Estratto della fonte:
Lo stupro di Palermo, la difesa vuole la vittima in aula

Pubblicato

del

Dentro l’aula è scontra tra accusa e difesa. Fuori dal tribunale di Palermo i familiari dei detenuti che arrivano con il pullman della polizia penitenziaria sono in attesa di salutare ‘i loro ragazzi’ mentre non lontano una decina di associazioni hanno dato vita ad un sit in per chiedere di essere ammesse come parti civili. Sono in aula cinque dei sei giovani indagati per lo stupro di gruppo a una 19enne avvenuto lo scorso 7 luglio a Palermo in un cantiere abbandonato del Foro Italico. Uno solo segue l’udienza in videoconferenza, collegato da una sala del carcere dove è recluso. Assente la vittima dello stupro, ospite in una comunità protetta, fuori dalla Sicilia. L’unico minorenne del branco è in un istituto minorile, dopo essere stato già condannato a 8 anni e 8 mesi in abbreviato. L’udienza preliminare davanti al gup Cristina Lo Bue per i sei maggiorenni – Elio Arnao, Cristian Barone, Gabriele Di Trapani, Angelo Flores, Samuele La Grassa e Christian Maronia – si apre in un clima di scontro aperto tra le parti. I legali degli indagati hanno già preannunciato le contromosse per ribaltare le accuse nei confronti dei loro assistiti.

Obiettivo dell'esercizio: Secondo l'estratto sullo stupro di Palermo, in quale luogo è avvenuta la violenza di gruppo? I record non hanno alcun rapporto con l'estratto.

(Voci di dati)
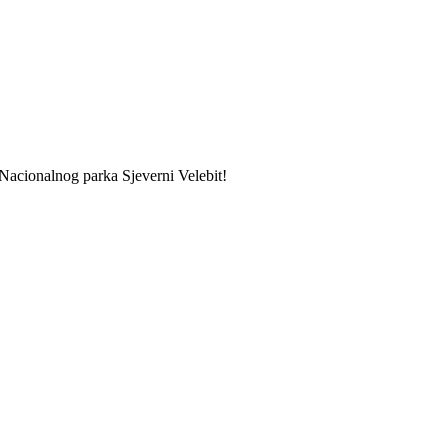
 Nacionalnog parka Sjeverni Velebit!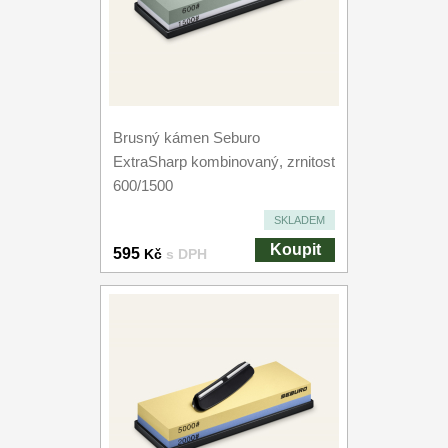
Brusný kámen Seburo
ExtraSharp kombinovaný, zrnitost
600/1500
SKLADEM
Koupit
595
Kč
s DPH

Risultato: In un cantiere abbandonato del Foro Italico, a Palermo.